**Consegna A**
Aggiorna l'estratto sul Vangelo di Marco riscrivendo il passo da "Quello che sostengo" a "apprezzare il verbo.", con "a danno della" al posto di "a scapito della".
**Consegna B**
Rispondi a queste domande sull'estratto dedicato al Vangelo di Marco:
(i) In quale città Marco scrive il suo racconto?
(ii) Come vengono definiti gli evangelisti?
(iii) Che cosa viene sacrificato a favore dell'azione?

**Estratto**

Nelle prime pagine del libro ammetti di non essere credente. Da persona non religiosa qual è il tuo interesse nei confronti del Vangelo di Marco e di questa storia?
Io sono uno scrittore e anche un lettore e la scrittura e il racconto sono la cosa fondamentale dei Vangeli. Quando ci viene chiesto di credere in dio e in Gesù ci viene chiesto di credere in un racconto. Gli evangelisti sono raccontatori di storie. Ed è attraverso il racconto che gli evangelisti sono riusciti a diffondere il cristianesimo. La grazia della fede, mentre Gesù era in vita, ti poteva toccare se lo incontravi, sfioravi la sua veste, incrociavi il suo sguardo. Poi però, una volta sepolto, è stata affidata al racconto. Quello di Marco è un racconto particolare, abbastanza avvincente e, per certi versi, anche poco spirituale.

Dici nel libro che si tratta di un racconto d’azione. In che senso?
Quello che sostengo è che Marco lo costruisce apposta per i romani. Lo scrive a Roma e sa bene che per riuscire a penetrare nell’immaginario romano bisogna agire in un certo modo e allora inventa uno stile moderno che va incontro all’immaginario della cultura romana che era molto più moderna del resto del mondo. E questa modernità sfavilla nell’azione che attraversa tutto il racconto anche a scapito della parola. Viene sacrificato il messaggio, perché i destinatari di questo racconto non avrebbero saputo apprezzare il verbo.

**Righe**
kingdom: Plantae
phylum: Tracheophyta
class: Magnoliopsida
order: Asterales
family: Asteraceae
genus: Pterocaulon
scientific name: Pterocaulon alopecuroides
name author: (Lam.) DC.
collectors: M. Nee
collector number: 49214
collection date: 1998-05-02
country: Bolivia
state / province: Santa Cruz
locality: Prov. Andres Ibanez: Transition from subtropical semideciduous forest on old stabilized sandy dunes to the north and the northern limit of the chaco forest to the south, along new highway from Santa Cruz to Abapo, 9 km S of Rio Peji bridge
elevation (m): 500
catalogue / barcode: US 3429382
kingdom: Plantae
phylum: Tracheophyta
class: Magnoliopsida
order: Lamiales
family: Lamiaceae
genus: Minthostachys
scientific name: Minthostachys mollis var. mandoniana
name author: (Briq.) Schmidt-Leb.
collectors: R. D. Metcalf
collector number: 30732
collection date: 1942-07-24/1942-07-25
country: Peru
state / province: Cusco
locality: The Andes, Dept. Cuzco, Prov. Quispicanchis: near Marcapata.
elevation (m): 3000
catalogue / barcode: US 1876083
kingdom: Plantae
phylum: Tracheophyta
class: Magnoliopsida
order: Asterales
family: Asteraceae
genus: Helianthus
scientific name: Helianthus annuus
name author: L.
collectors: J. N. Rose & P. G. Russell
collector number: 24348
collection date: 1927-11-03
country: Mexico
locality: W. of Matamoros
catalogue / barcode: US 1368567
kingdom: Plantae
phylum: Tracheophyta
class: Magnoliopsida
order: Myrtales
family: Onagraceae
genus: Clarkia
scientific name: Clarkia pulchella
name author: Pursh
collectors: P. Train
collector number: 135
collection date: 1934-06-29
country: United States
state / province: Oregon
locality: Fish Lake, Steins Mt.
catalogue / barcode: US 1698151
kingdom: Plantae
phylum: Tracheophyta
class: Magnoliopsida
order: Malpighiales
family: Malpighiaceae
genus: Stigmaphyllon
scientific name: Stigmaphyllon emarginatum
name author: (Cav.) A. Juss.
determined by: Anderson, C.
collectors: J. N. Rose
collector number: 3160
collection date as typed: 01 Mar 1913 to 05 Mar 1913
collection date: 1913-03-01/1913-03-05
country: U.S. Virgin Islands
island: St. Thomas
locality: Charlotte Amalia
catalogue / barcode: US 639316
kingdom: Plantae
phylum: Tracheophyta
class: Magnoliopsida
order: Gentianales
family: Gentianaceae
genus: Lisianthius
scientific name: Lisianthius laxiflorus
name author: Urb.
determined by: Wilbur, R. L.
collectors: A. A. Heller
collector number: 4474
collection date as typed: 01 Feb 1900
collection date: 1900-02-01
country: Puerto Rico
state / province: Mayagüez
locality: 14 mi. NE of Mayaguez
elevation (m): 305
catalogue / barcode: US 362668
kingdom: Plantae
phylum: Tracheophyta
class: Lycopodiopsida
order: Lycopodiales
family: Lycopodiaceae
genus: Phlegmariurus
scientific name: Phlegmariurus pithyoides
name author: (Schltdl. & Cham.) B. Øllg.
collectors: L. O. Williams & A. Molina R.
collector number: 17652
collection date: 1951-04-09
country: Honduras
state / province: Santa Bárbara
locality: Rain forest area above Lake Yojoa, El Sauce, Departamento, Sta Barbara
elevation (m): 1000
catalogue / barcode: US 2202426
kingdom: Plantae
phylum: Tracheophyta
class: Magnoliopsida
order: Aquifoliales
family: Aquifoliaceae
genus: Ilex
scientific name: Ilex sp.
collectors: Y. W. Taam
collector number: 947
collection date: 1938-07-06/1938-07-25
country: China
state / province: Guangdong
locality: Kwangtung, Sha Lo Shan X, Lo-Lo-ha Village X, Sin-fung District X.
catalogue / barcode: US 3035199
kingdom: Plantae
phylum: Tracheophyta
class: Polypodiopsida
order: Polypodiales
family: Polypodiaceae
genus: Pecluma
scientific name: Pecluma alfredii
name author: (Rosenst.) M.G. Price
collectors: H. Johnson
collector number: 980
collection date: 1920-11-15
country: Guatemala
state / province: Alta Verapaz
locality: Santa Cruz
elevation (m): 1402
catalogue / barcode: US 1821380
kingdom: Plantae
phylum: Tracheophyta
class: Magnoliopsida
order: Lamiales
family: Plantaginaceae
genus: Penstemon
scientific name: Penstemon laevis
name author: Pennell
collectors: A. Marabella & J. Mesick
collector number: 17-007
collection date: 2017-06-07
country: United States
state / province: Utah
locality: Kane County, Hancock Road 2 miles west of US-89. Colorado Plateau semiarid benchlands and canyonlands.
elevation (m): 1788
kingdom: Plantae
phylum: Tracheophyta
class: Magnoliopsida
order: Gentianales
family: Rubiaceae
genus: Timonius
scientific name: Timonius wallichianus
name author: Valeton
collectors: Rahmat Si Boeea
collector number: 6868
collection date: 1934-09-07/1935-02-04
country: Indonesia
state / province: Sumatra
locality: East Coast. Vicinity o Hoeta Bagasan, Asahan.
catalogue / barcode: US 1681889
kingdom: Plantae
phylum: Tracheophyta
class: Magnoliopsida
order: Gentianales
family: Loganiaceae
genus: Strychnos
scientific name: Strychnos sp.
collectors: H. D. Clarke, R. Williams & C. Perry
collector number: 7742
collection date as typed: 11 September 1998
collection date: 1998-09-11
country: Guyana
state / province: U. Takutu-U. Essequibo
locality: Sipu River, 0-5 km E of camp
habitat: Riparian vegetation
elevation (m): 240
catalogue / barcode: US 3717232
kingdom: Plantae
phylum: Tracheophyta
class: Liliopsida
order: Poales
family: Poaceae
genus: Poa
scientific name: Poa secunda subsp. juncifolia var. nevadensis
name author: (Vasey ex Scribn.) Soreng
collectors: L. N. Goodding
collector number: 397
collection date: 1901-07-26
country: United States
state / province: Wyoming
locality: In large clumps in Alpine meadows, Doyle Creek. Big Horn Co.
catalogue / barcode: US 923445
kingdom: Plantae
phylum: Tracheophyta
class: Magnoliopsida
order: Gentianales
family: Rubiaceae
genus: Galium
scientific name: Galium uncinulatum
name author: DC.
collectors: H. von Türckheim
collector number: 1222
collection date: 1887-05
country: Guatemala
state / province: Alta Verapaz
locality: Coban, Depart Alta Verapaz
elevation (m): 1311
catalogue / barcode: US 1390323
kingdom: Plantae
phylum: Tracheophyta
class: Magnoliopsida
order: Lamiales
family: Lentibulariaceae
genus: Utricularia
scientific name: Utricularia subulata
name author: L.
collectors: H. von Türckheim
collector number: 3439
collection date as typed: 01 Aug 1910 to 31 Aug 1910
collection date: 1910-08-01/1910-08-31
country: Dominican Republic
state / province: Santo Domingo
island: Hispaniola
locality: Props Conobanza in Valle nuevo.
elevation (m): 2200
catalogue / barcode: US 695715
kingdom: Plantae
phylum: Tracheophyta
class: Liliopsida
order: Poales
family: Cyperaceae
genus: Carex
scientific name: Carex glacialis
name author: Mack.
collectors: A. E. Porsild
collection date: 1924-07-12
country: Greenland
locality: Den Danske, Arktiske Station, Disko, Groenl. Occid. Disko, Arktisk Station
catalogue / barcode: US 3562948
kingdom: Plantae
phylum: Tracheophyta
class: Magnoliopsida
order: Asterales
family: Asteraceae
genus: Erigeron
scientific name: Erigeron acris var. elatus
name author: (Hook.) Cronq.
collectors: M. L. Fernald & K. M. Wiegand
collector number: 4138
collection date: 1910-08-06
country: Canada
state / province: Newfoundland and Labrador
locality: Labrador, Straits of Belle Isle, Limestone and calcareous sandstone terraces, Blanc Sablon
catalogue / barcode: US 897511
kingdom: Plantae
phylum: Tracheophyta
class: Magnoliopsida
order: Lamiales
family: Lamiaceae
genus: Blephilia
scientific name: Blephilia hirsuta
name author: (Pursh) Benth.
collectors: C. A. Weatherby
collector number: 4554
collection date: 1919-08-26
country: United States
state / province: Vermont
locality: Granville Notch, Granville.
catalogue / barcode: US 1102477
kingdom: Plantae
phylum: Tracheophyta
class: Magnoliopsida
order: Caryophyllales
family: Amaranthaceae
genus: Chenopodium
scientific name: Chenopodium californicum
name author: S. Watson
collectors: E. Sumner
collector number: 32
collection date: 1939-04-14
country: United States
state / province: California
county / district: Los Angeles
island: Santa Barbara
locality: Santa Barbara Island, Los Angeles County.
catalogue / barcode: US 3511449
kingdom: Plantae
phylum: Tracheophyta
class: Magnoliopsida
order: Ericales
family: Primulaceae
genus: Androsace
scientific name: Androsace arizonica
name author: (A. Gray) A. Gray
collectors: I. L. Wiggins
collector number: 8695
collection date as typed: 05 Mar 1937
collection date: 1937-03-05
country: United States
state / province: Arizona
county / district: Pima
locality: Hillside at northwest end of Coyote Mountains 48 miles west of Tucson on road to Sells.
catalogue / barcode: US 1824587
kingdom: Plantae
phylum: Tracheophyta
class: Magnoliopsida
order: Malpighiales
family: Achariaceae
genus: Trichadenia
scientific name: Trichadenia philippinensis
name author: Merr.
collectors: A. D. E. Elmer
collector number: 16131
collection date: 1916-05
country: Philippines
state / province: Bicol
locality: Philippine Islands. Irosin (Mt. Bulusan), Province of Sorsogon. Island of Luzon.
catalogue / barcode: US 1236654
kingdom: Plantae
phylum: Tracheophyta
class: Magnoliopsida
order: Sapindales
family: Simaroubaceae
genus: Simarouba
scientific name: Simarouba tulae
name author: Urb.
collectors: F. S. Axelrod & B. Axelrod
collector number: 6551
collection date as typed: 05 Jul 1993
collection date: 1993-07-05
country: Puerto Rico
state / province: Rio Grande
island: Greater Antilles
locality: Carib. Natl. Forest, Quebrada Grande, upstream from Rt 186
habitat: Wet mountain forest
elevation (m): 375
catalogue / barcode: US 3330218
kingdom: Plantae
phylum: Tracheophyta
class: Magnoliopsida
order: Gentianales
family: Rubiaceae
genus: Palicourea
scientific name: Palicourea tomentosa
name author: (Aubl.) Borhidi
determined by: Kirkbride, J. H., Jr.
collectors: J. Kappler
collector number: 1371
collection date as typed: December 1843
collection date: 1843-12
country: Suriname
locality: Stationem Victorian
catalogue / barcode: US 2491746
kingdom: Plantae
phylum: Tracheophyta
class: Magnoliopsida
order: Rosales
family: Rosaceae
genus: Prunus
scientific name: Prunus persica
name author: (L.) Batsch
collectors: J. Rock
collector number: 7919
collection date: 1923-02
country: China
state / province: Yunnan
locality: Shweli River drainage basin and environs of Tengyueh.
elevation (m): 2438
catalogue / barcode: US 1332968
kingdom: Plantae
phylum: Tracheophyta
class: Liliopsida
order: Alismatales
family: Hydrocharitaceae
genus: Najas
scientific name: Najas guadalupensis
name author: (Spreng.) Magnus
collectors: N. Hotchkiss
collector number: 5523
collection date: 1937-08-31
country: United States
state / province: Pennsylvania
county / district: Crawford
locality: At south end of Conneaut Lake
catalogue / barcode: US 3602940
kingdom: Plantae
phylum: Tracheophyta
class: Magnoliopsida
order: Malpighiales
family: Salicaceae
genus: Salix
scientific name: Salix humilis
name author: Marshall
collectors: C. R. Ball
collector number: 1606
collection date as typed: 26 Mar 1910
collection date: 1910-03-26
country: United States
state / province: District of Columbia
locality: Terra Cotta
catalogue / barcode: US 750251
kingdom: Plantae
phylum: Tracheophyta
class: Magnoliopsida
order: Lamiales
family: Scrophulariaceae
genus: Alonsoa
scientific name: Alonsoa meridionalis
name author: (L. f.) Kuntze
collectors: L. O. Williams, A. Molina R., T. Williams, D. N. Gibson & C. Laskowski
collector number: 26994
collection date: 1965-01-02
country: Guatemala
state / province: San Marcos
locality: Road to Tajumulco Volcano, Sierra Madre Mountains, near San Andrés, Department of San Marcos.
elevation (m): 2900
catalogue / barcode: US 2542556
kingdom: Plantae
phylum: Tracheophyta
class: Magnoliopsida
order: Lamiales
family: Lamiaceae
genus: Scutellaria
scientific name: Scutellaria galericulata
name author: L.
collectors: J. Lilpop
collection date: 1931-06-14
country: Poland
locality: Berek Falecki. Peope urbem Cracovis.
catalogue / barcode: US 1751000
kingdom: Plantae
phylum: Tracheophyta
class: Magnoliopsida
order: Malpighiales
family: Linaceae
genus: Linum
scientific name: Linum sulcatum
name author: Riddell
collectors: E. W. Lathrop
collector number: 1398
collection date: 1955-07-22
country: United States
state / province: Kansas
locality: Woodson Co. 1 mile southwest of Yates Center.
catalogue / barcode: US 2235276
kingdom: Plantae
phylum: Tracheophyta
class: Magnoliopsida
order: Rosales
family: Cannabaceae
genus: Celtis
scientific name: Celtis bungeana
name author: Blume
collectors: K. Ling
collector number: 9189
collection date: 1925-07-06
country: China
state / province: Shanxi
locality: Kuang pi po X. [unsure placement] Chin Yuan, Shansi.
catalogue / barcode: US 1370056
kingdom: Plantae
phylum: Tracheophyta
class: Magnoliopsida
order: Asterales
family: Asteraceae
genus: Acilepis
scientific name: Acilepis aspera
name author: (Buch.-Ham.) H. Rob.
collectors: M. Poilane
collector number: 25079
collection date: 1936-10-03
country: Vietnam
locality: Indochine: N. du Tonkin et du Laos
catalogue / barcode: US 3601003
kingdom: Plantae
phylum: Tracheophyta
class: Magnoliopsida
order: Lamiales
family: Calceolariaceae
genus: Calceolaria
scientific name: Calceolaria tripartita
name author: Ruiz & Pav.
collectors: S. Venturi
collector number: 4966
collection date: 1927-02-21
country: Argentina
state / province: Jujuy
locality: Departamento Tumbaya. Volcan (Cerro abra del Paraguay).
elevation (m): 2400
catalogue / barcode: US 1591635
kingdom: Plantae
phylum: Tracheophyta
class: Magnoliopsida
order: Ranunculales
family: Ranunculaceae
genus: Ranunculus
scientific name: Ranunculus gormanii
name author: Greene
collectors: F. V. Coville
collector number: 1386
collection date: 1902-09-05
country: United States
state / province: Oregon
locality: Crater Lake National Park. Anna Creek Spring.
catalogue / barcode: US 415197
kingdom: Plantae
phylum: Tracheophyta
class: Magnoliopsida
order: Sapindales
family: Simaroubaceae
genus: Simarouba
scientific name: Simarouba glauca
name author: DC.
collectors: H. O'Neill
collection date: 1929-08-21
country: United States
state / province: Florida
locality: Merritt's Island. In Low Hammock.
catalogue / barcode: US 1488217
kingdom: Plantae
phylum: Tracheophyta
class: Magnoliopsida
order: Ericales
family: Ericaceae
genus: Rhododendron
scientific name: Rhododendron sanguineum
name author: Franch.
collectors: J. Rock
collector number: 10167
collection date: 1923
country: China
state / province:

**Risposta A**
Quello che sostengo è che Marco lo costruisce apposta per i romani. Lo scrive a Roma e sa bene che per riuscire a penetrare nell’immaginario romano bisogna agire in un certo modo e allora inventa uno stile moderno che va incontro all’immaginario della cultura romana che era molto più moderna del resto del mondo. E questa modernità sfavilla nell’azione che attraversa tutto il racconto anche a danno della parola. Viene sacrificato il messaggio, perché i destinatari di questo racconto non avrebbero saputo apprezzare il verbo.

**Risposta B**
(i) A Roma.
(ii) Raccontatori di storie.
(iii) Il messaggio.